--- DATA LISTING Enclosed Below ---
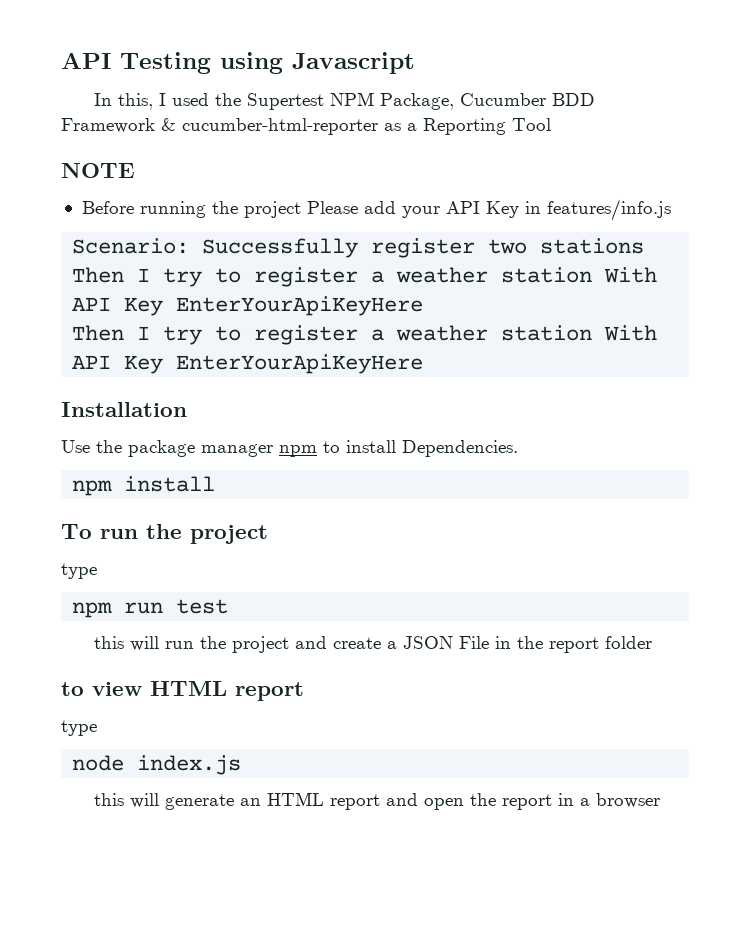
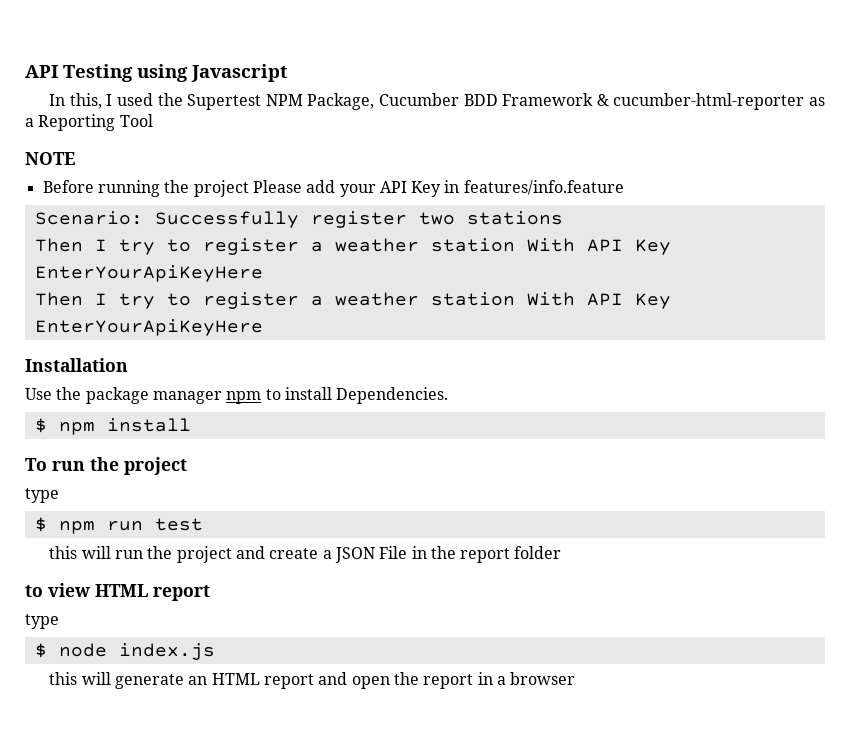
[546,199,671,221] features/info.js -> [463,180,624,195] features/info.feature
(518, 448) none -> [34,418,47,433] $
(97, 571) none -> [34,517,47,532] $
(97, 728) none -> [34,643,47,658] $

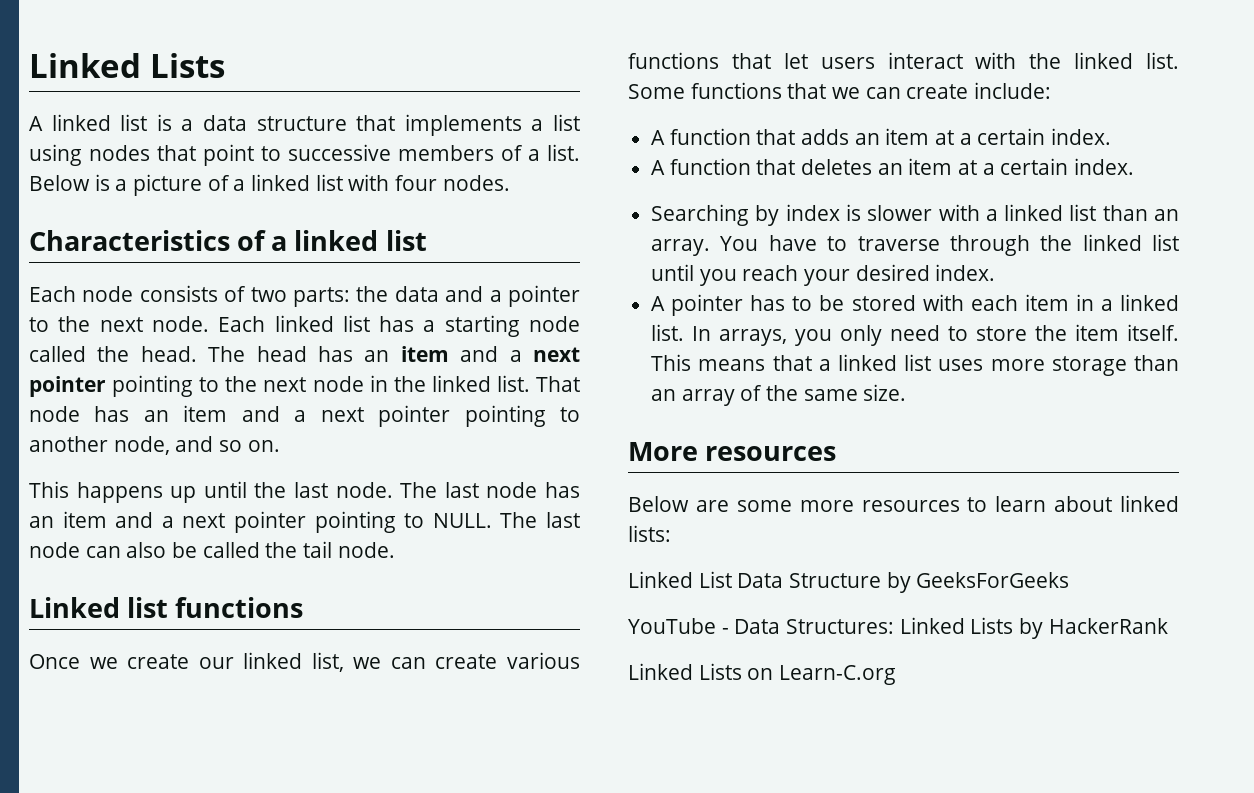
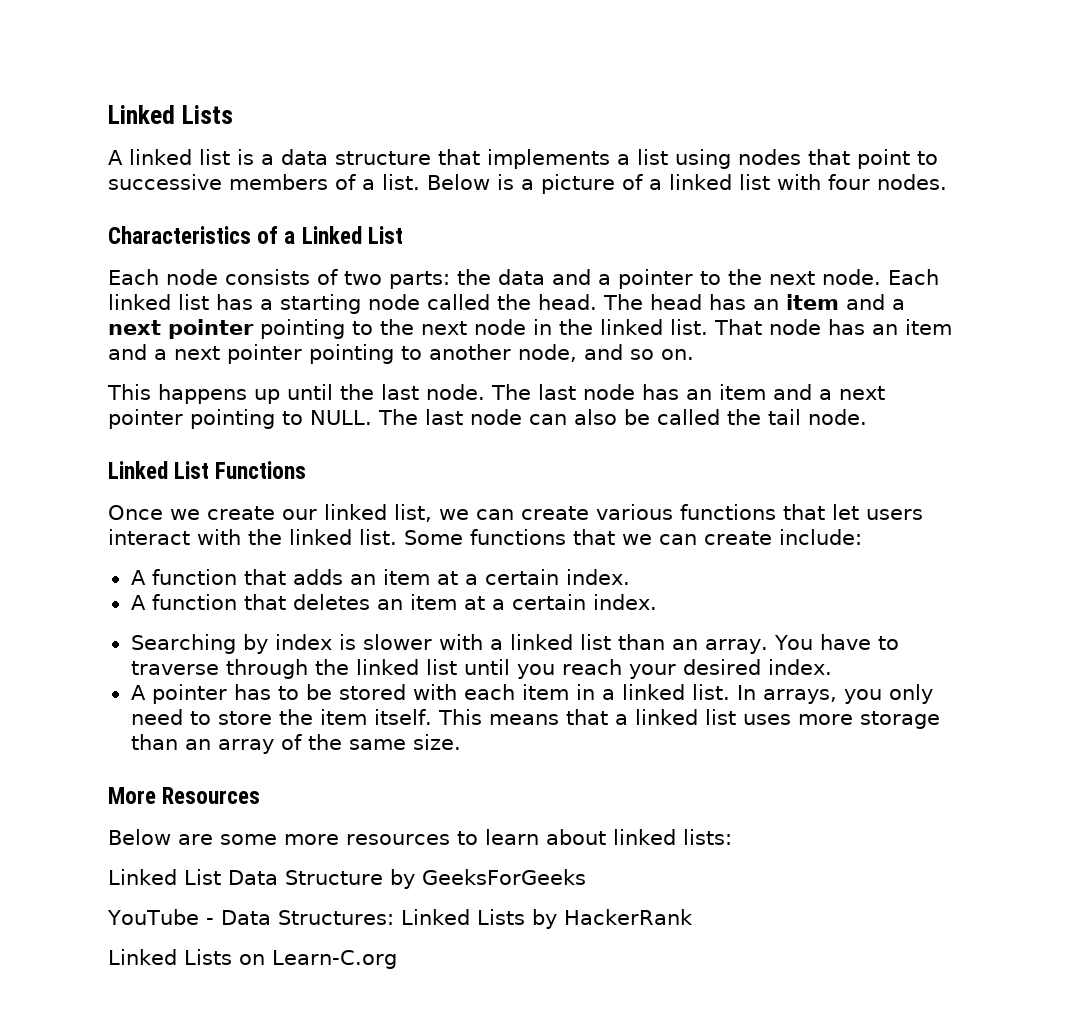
[294,230,427,251] linked list -> [301,226,403,244] Linked List
[127,597,304,618] list functions -> [174,461,307,479] List Functions
[705,446,837,461] resources -> [162,787,261,804] Resources

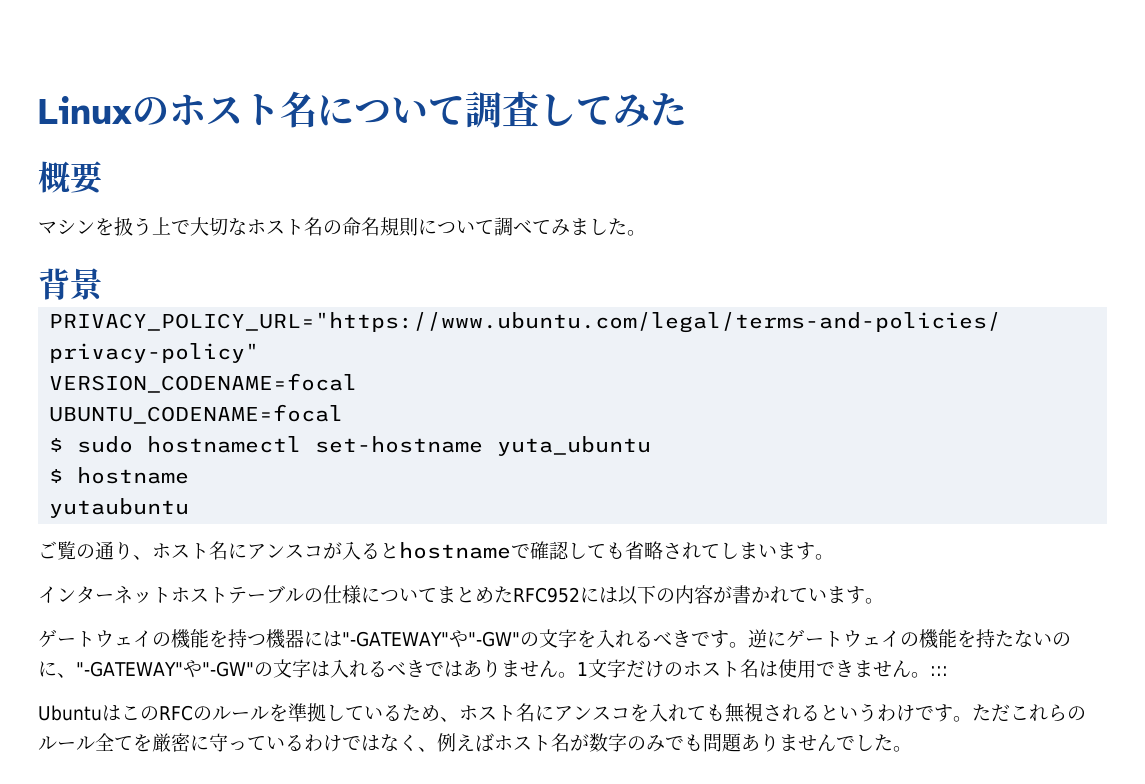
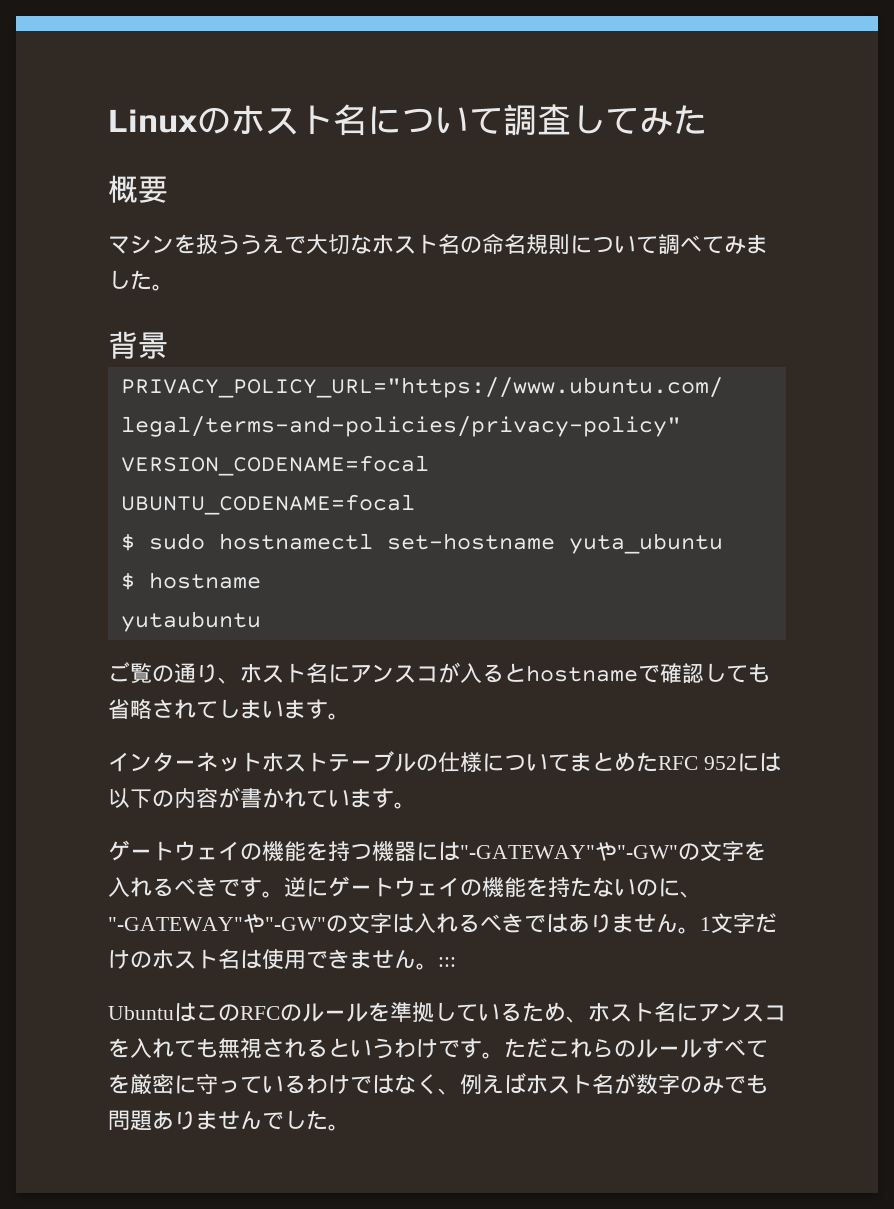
[152,217,171,235] 上 -> [240,234,284,255] うえ
[513,587,580,603] RFC952 -> [658,756,737,770] RFC 952
[95,733,114,751] 全 -> [702,1038,746,1058] すべ

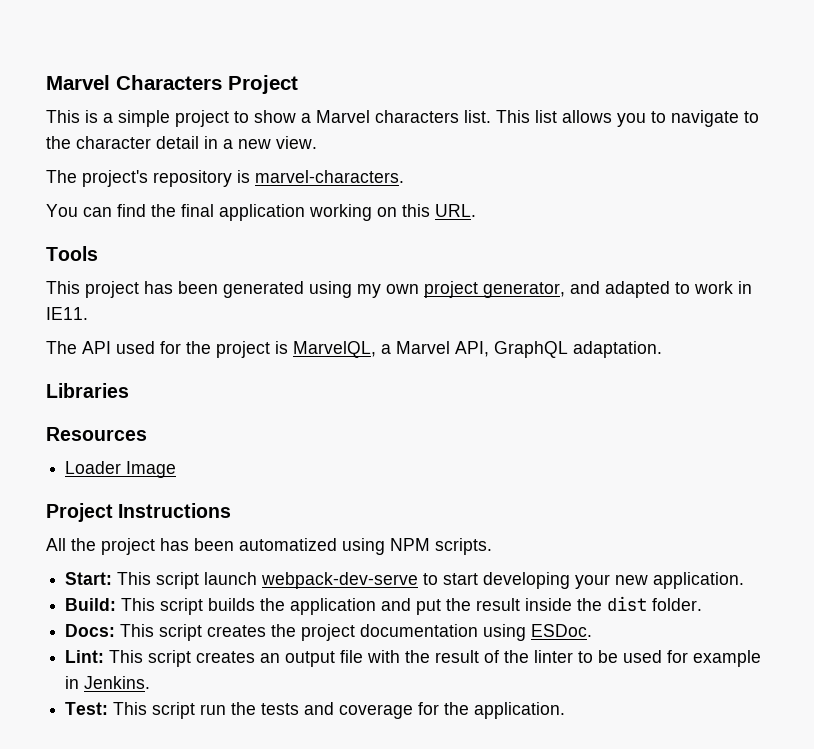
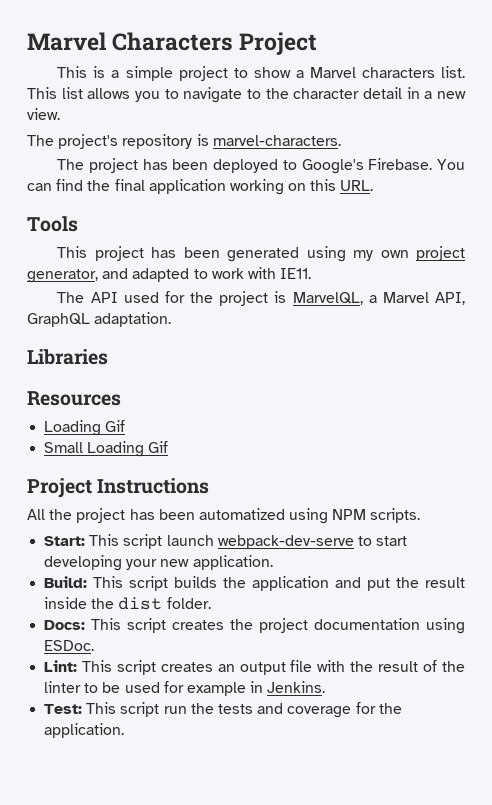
(404, 176) none -> [57,158,433,174] The project has been deployed to Google's Firebase.
[738,281,752,294] in -> [247,267,276,279] with
[65,461,177,478] Loader Image -> [44,420,126,436] [44,441,169,457] Loading Gif // Small Loading Gif

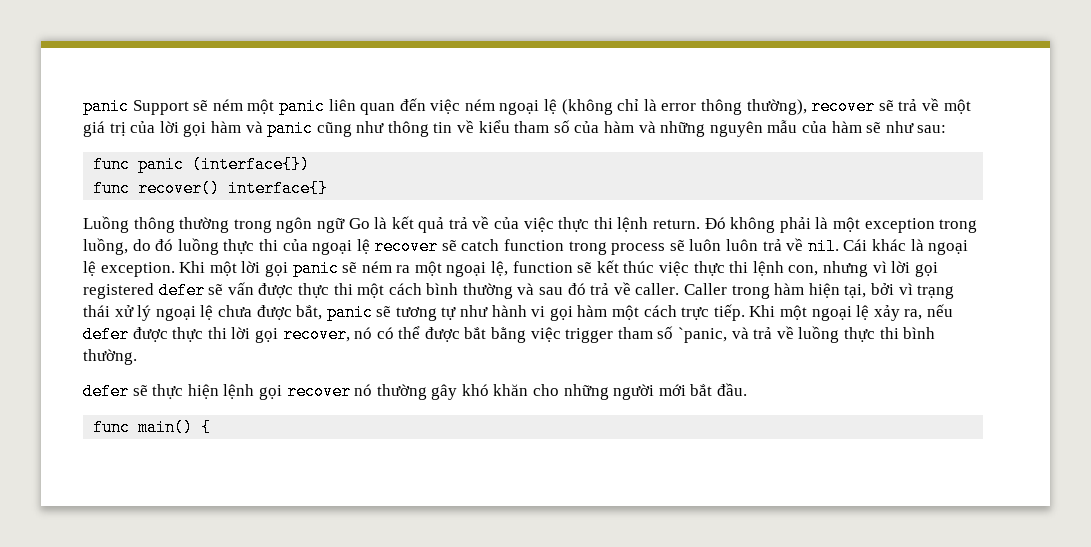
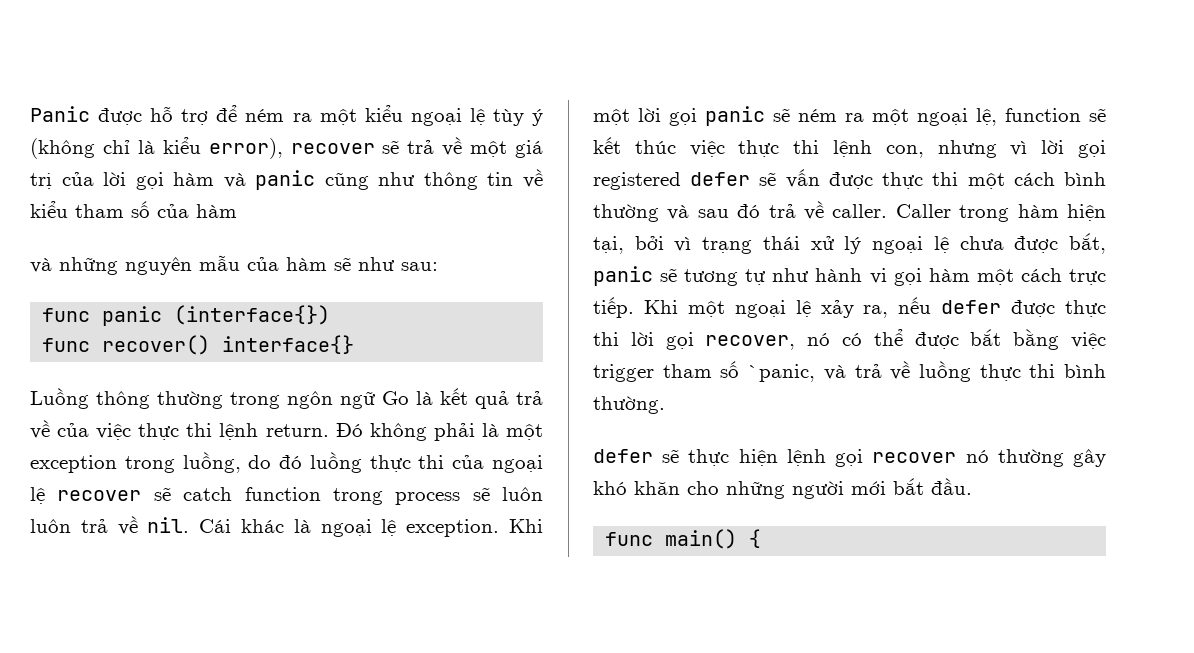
[83,98,807,115] panic Support sẽ ném một panic liên quan đến việc ném ngoại lệ (không chỉ là error thông thường), -> [30,105,543,126] [30,137,283,159] Panic được hỗ trợ để ném ra một kiểu ngoại lệ tùy ý (không chỉ là kiểu error),
(635, 127) none -> (237, 211) //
--- End of Enclosed DATA LISTING ---
WHAT IS BEING ASKED: In the data above, copy every line where the string "none" appears.

FINAL ANSWER:
(518, 448) none -> [34,418,47,433] $
(97, 571) none -> [34,517,47,532] $
(97, 728) none -> [34,643,47,658] $
(404, 176) none -> [57,158,433,174] The project has been deployed to Google's Firebase.
(635, 127) none -> (237, 211) //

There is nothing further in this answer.